The excess is one of the most important of these levers. The excess is the amount a policyholder agrees to contribute towards each claim, and choosing a higher excess will reduce the monthly premium in return. It is important to choose an excess that is genuinely affordable rather than one that makes claims impractical. There is a good deal of useful detail on how excess levels work within private medical insurance, and it is worth familiarising yourself with the mechanics before making a decision. Understanding the relationship between your chosen excess and your overall premium can make a real difference to the total cost of a policy over time.
Another option worth exploring is the six-week NHS wait option, sometimes referred to simply as the six-week option. Under this arrangement, if you are able to receive NHS treatment within six weeks of a referral, the insurer will not pay for private treatment for that condition. If the NHS wait exceeds six weeks, the insurer steps in and covers private care. For many people, particularly for non-urgent conditions, this is a reasonable compromise.
What to Look for Beyond the Premium
Price is an important factor, but a policy that looks affordable on paper may deliver poor value if it falls short when a claim is needed. Assessing an insurer's reputation for handling claims, its financial stability and the experience of existing customers is just as important as comparing monthly costs. Independent review platforms such as Trustpilot and rating services like Defaqto publish assessments based on real customer feedback, and these are worth consulting before making a final choice. PremierPMI provides policy comparisons and plain-language explanations for those who want to evaluate options across different providers.
For employers considering group health insurance as part of a staff benefits package, the calculus is somewhat different. Reducing workplace absence, supporting staff wellbeing and offering competitive employment terms all factor into the decision, alongside the cost of the premium itself. Group policies are typically priced differently from individual cover and may offer more favourable underwriting terms.

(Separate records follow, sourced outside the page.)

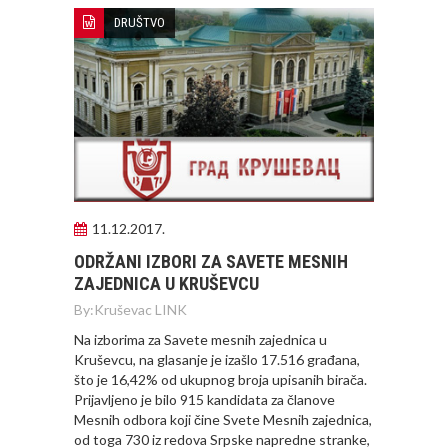
DRUŠTVO
11.12.2017.
ODRŽANI IZBORI ZA SAVETE MESNIH
ZAJEDNICA U KRUŠEVCU
By:
Kruševac LINK
Na izborima za Savete mesnih zajednica u
Kruševcu, na glasanje je izašlo 17.516 građana,
što je 16,42% od ukupnog broja upisanih birača.
Prijavljeno je bilo 915 kandidata za članove
Mesnih odbora koji čine Svete Mesnih zajednica,
od toga 730 iz redova Srpske napredne stranke,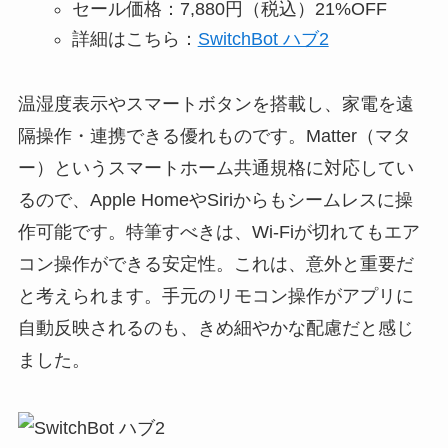
セール価格：7,880円（税込）21%OFF
詳細はこちら：
SwitchBot ハブ2
温湿度表示やスマートボタンを搭載し、家電を遠
隔操作・連携できる優れものです。Matter（マタ
ー）というスマートホーム共通規格に対応してい
るので、Apple HomeやSiriからもシームレスに操
作可能です。特筆すべきは、Wi-Fiが切れてもエア
コン操作ができる安定性。これは、意外と重要だ
と考えられます。手元のリモコン操作がアプリに
自動反映されるのも、きめ細やかな配慮だと感じ
ました。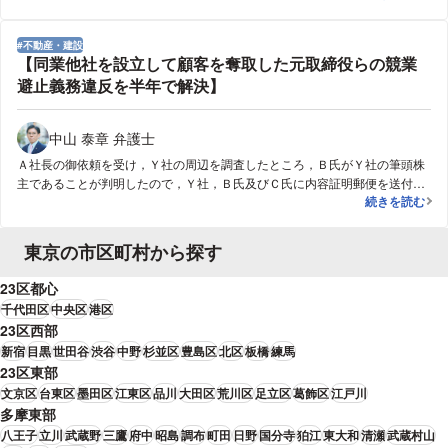
る段階からきちんと弁護士に相談しつつ進めていただくのがおすすめです。
不動産・建設
【同業他社を設立して顧客を奪取した元取締役らの競業
避止義務違反を半年で解決】
中山 泰章 弁護士
Ａ社長の御依頼を受け，Ｙ社の周辺を調査したところ，Ｂ氏がＹ社の筆頭株
主であることが判明したので，Ｙ社，Ｂ氏及びＣ氏に内容証明郵便を送付し
【同業他社を
続きを読む
て，任意の交渉を開始しましたが，支払額で合意に至らず，やむを得ず，訴
訟では解決までに時間がかるため，競業行為の差止めの仮処分を申立てるこ
ととなりました。債権者（Ｘ社）と債務者（Ｙ社）との双方審尋を何度か経
東京の市区町村から探す
た後，裁判所からＸ社の主張に近い心証が開示され，勝訴的和解が約半年後
に成立しました。
23区都心
千代田区
中央区
港区
23区西部
新宿
目黒
世田谷
渋谷
中野
杉並区
豊島区
北区
板橋
練馬
23区東部
文京区
台東区
墨田区
江東区
品川
大田区
荒川区
足立区
葛飾区
江戸川
多摩東部
八王子
立川
武蔵野
三鷹
府中
昭島
調布
町田
日野
国分寺
狛江
東大和
清瀬
武蔵村山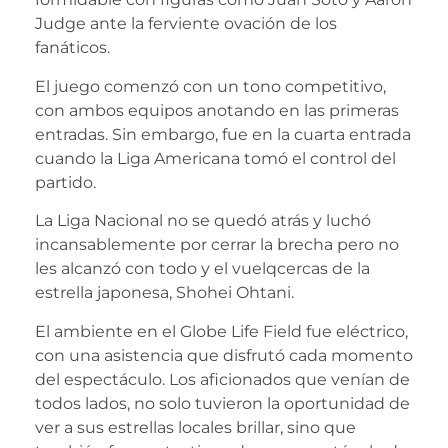
Judge ante la ferviente ovación de los
fanáticos.
El juego comenzó con un tono competitivo,
con ambos equipos anotando en las primeras
entradas. Sin embargo, fue en la cuarta entrada
cuando la Liga Americana tomó el control del
partido.
La Liga Nacional no se quedó atrás y luchó
incansablemente por cerrar la brecha pero no
les alcanzó con todo y el vuelqcercas de la
estrella japonesa, Shohei Ohtani.
El ambiente en el Globe Life Field fue eléctrico,
con una asistencia que disfrutó cada momento
del espectáculo. Los aficionados que venían de
todos lados, no solo tuvieron la oportunidad de
ver a sus estrellas locales brillar, sino que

It is also sensible to consider how a private health insurance policy fits within a broader financial picture. Cover for serious illness is only one part of long-term financial planning, and those who are reviewing their protection arrangements more broadly may also want to look at life insurance options, including how guaranteed life insurance works and what it covers, as part of a wider review.

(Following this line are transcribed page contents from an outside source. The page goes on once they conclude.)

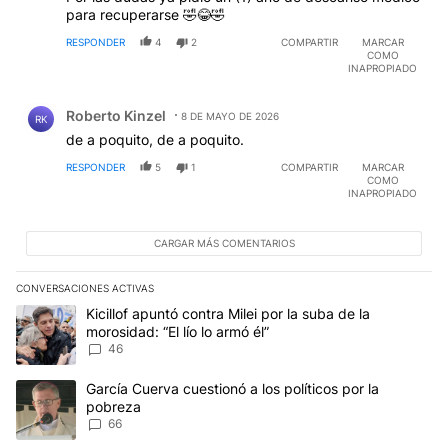
para recuperarse 🤣😂🤣
RESPONDER
4
2
COMPARTIR
MARCAR
COMO
INAPROPIADO
Comentario de Roberto Kinzel.
Roberto Kinzel
8 DE MAYO DE 2026
RK
de a poquito, de a poquito.
RESPONDER
5
1
COMPARTIR
MARCAR
COMO
INAPROPIADO
CARGAR MÁS COMENTARIOS
CONVERSACIONES ACTIVAS
Este listado muestra los artículos con más comentarios en los últim
Un artículo de tendencia con el título "Kicillof apuntó contra Milei 
Kicillof apuntó contra Milei por la suba de la
morosidad: “El lío lo armó él”
46
Un artículo de tendencia con el título "García Cuerva cuestionó a 
García Cuerva cuestionó a los políticos por la
pobreza
66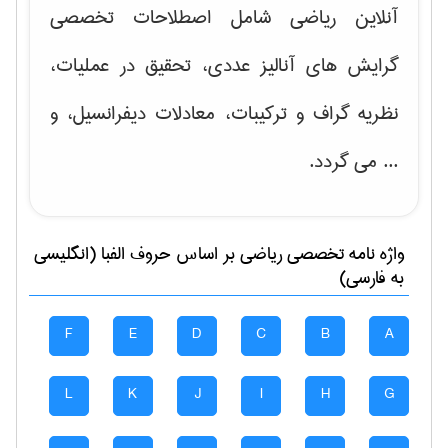
آنلاین ریاضی شامل اصطلاحات تخصصی
گرایش های
آنالیز عددی، تحقیق در عملیات،
نظریه گراف و تركیبات، معادلات دیفرانسیل
، و
... می گردد.
واژه نامه تخصصی
رياضی
بر اساس حروف الفبا (انگلیسی
به فارسی)
F
E
D
C
B
A
L
K
J
I
H
G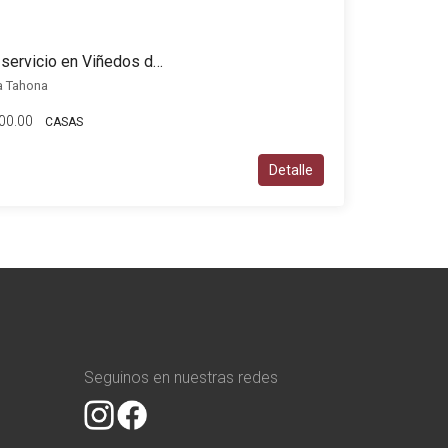
Casa en venta 3 dorm + servicio en Viñedos de la Tahona
a Tahona
00.00
CASAS
Detalle
Seguinos en nuestras redes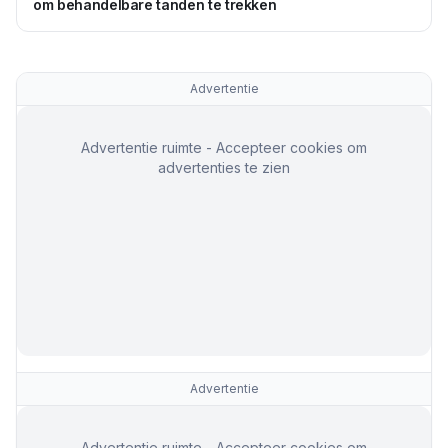
om behandelbare tanden te trekken
Advertentie
Advertentie ruimte - Accepteer cookies om
advertenties te zien
Advertentie
Advertentie ruimte - Accepteer cookies om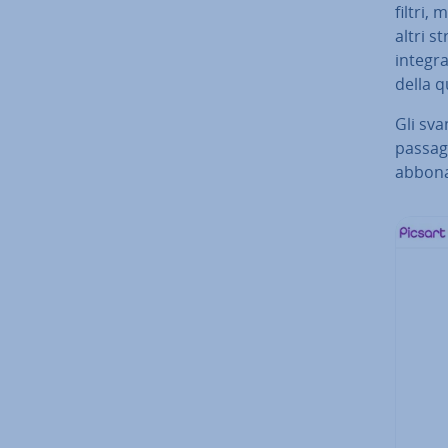
filtri, 
altri s
integra
della qu
Gli svan
passagg
ab­bo­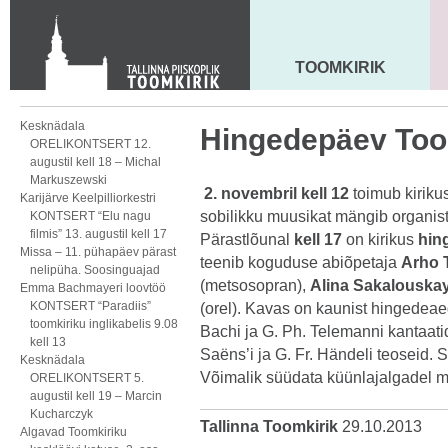
Toom-Kooli 6, 10130 TALLINN
tallinna.toom
@
eelk.ee
+372 644 4140
TOOMKIRIK
MAARJA KIRIK
Kesknädala
Hingedepäev Too
ORELIKONTSERT 12.
augustil kell 18 – Michal
Markuszewski
2. novembril
kell 12
toimub kiriku
Karijärve Keelpilliorkestri
sobilikku muusikat mängib organis
KONTSERT “Elu nagu
filmis” 13. augustil kell 17
Pärastlõunal
kell 17
on kirikus
hin
Missa – 11. pühapäev pärast
teenib koguduse abiõpetaja
Arho 
nelipüha. Soosinguajad
(metsosopran),
Alina Sakalouska
Emma Bachmayeri loovtöö
KONTSERT “Paradiis”
(orel). Kavas on kaunist hingedeaeg
toomkiriku inglikabelis 9.08
Bachi ja G. Ph. Telemanni kantaatide
kell 13
Saëns’i ja G. Fr. Händeli teoseid.
Kesknädala
Võimalik süüdata küünlajalgadel m
ORELIKONTSERT 5.
augustil kell 19 – Marcin
Kucharczyk
Tallinna Toomkirik
29.10.2013
Algavad Toomkiriku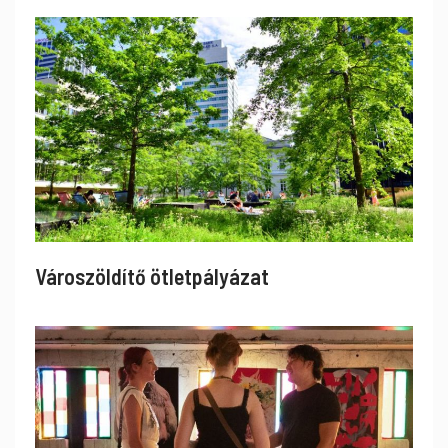
Városzöldítő ötletpályázat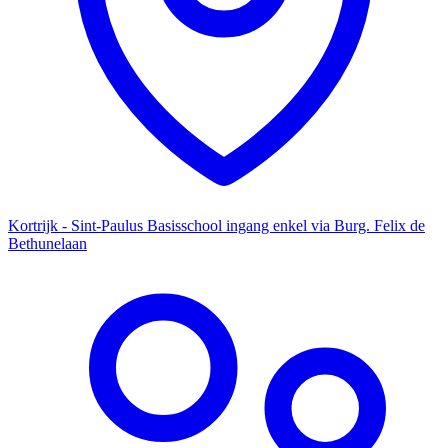
Kortrijk - Sint-Paulus Basisschool ingang enkel via Burg. Felix de
Bethunelaan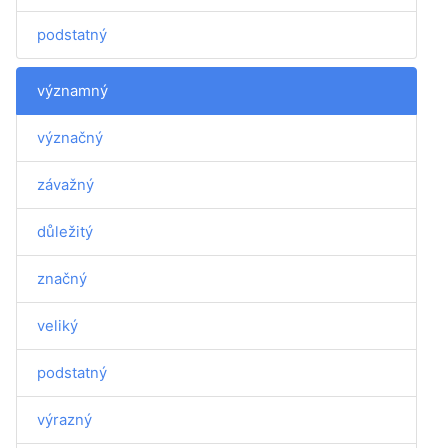
podstatný
významný
význačný
závažný
důležitý
značný
veliký
podstatný
výrazný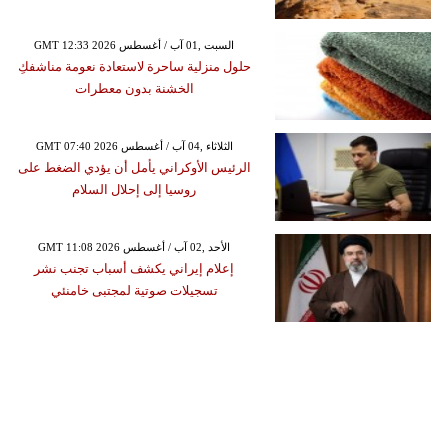
GMT 12:33 2026 السبت ,01 آب / أغسطس
حلول منزلية ساحرة لاستعادة نعومة مناشفكِ
الخشنة بدون معطرات
GMT 07:40 2026 الثلاثاء ,04 آب / أغسطس
الرئيس الأوكراني يأمل أن يؤدي الضغط على
روسيا إلى إحلال السلام
GMT 11:08 2026 الأحد ,02 آب / أغسطس
إعلام إيراني يكشف أسباب تجنب نشر
تسجيلات صوتية لمجتبى خامنئي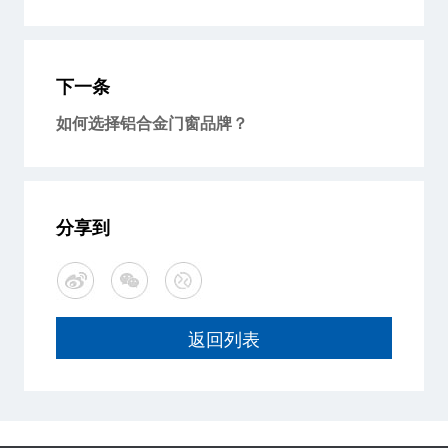
下一条
如何选择铝合金门窗品牌？
分享到
返回列表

Making a Decision That Holds Up Over Time
The final decision should rest on more than the monthly cost. A policy with strong hospital access, reliable cancer cover and clear terms around outpatient treatment is likely to serve its holder better than a cheaper plan that creates uncertainty at the point of claim. Flexibility matters too: health circumstances change, and a policy that can be adjusted as needs evolve is more useful than one that requires starting from scratch if something changes.

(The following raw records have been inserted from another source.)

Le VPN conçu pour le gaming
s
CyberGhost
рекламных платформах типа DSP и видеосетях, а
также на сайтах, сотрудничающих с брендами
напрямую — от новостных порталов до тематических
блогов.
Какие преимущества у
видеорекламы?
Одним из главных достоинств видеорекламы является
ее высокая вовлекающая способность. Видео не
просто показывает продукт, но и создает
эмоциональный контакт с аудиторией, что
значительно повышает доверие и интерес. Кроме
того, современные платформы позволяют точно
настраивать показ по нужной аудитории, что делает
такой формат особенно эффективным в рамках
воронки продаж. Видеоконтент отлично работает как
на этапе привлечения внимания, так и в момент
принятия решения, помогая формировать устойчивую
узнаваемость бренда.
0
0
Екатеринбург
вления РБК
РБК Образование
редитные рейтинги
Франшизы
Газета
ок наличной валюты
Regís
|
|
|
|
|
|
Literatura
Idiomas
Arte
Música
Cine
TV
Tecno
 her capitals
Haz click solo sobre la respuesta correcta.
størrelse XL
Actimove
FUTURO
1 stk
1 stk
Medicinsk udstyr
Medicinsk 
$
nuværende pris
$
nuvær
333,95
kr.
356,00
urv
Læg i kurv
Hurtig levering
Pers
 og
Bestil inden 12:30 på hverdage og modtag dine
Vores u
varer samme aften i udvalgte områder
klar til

Working with an independent broker can make the process considerably easier, particularly for those who are comparing policies for the first time or who have a more complex medical history. A broker with experience across multiple insurers can identify options that would not necessarily be visible through a direct search, and can explain the practical implications of different policy structures in plain terms. The key is to approach the decision with a clear sense of your own priorities, a realistic budget and a willingness to ask questions about anything that is not immediately clear.